Food for the Mind

May 18, 2024

Close your eyes. Focus on your breath. Know the breath all the way in, all the way out. And then the next breath. And then the next. Notice where you feel it most clearly in the body. Focus your attention there. Then try to make the breath comfortable. You can ask if it’s too long or too short. Too heavy, too light. Too deep, too shallow. You can adjust things so they’re just right. It’s like fixing food. You don’t want it to be too salty, too sweet. You have an idea of what’s just right, and that can be nourishing for the body.

In the same way, as we meditate we’re fixing food for the mind. So you want to fix it just right. Because the food for the mind is what?
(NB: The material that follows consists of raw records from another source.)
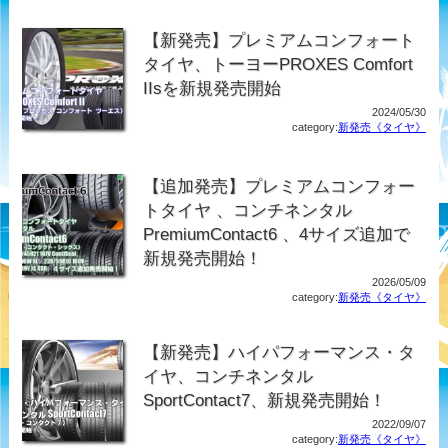
【新発売】プレミアムコンフォート
タイヤ、トーヨーPROXES Comfort
IIsを新規発売開始
2024/05/30
category:
新発売《タイヤ》
【追加発売】プレミアムコンフォー
トタイヤ 、コンチネンタル
PremiumContact6 、4サイズ追加で
新規発売開始！
2026/05/09
category:
新発売《タイヤ》
【新発売】ハイパフォーマンス・タ
イヤ、コンチネンタル
SportContact7、新規発売開始！
2022/09/07
category:
新発売《タイヤ》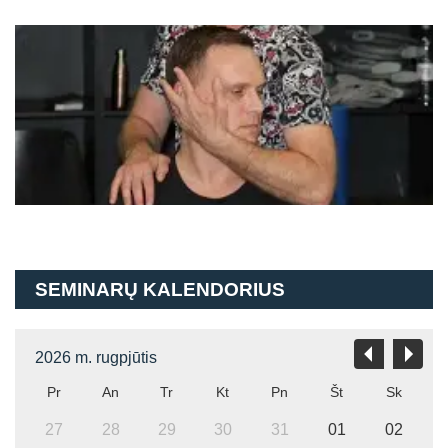
SEMINARŲ KALENDORIUS
2026 m. rugpjūtis
Pr
An
Tr
Kt
Pn
Št
Sk
27
28
29
30
31
01
02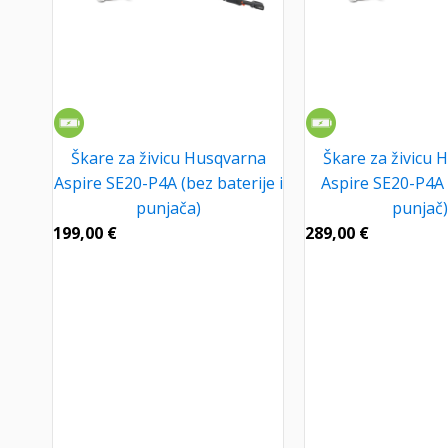
Škare za živicu Husqvarna
Škare za živicu 
Aspire SE20-P4A (bez baterije i
Aspire SE20-P4A (
punjača)
punjač)
199,00
€
289,00
€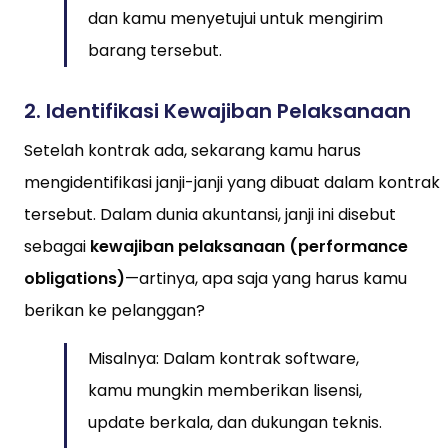
dan kamu menyetujui untuk mengirim
barang tersebut.
2.
Identifikasi Kewajiban Pelaksanaan
Setelah kontrak ada, sekarang kamu harus
mengidentifikasi janji-janji yang dibuat dalam kontrak
tersebut. Dalam dunia akuntansi, janji ini disebut
sebagai
kewajiban pelaksanaan (performance
obligations)
—artinya, apa saja yang harus kamu
berikan ke pelanggan?
Misalnya: Dalam kontrak software,
kamu mungkin memberikan lisensi,
update berkala, dan dukungan teknis.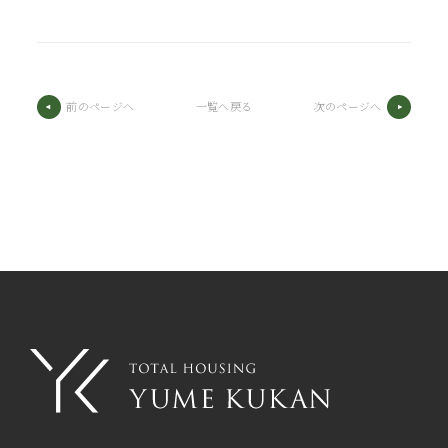
前のページへ
一覧へ戻る
次のページへ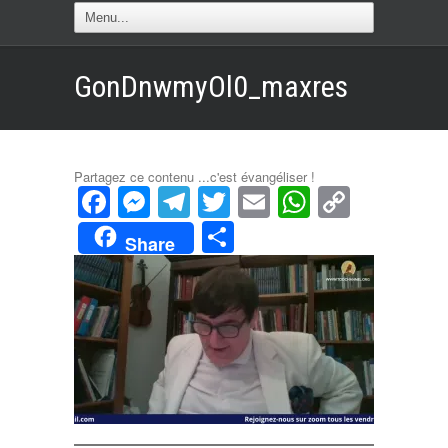
GonDnwmyOl0_maxres
Partagez ce contenu ...c'est évangéliser !
Facebook
Messenger
Telegram
Twitter
Email
WhatsAp
Copy
Link
Partager
Share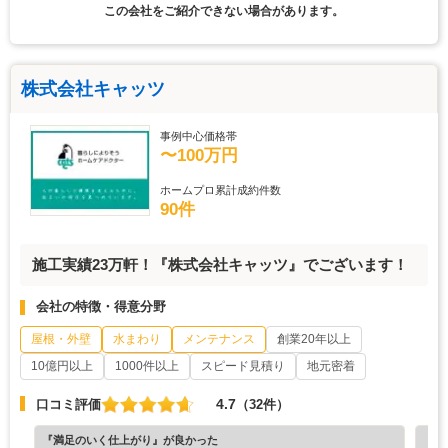
この会社をご紹介できない場合があります。
株式会社キャッツ
事例中心価格帯
〜100万円
ホームプロ累計成約件数
90件
施工実績23万軒！『株式会社キャッツ』でございます！
会社の特徴・得意分野
屋根・外壁
水まわり
メンテナンス
創業20年以上
10億円以上
1000件以上
スピード見積り
地元密着
4.7
口コミ評価
（32件）
『満足のいく仕上がり』が良かった
『分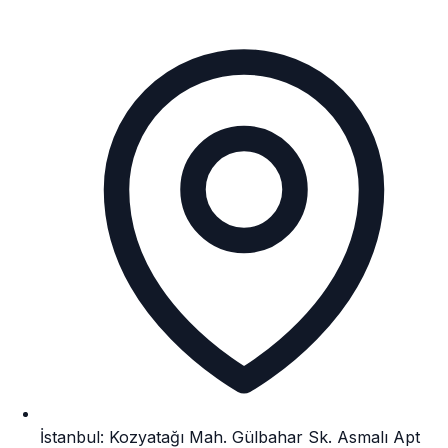
İstanbul: Kozyatağı Mah. Gülbahar Sk. Asmalı Apt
The Buddha said it’s contact at the senses, our intentions, and then our consciousness.

The main food is going to be your intentions. You want to develop good intentions. This is why we practice generosity, why we practice virtue, and why we meditate. We’re practicing fixing good food for the mind, food that gives you a sense of conviction that your actions really do matter. And when you make good choices, it brings good results.

When you have that conviction, then other forms of strength develop as well. You stick with the practice. In sticking with it, you have to be mindful not to forget that you’re going to try to develop skillful qualities and abandon unskillful ones. When you do that, the mind settles down into concentration.

That’s the most nourishing part of the food regime the Buddha has for you. It gives you an immediate sense of well-being. Then based on that, even stronger food: discernment. When you see the ways in which you’re weighing yourself down unnecessarily with the stress and suffering, you learn how to stop. This is probably the best way to develop strength of all of them. Otherwise your mind goes down, way down, way down, way down. And no wonder you don’t have the energy to do good things you know should be done.

So lighten your load. Then you find that it’s a lot easier to do the good things you know are right.

So we nourish the body with good food outside. We nourish the mind with good food inside. As we do that, then the mind becomes strong. When the mind is strong, then the things it knows are right, it has the ability to do them. Things that it knows are wrong, it has the ability to let them go—because it’s well-fed inside.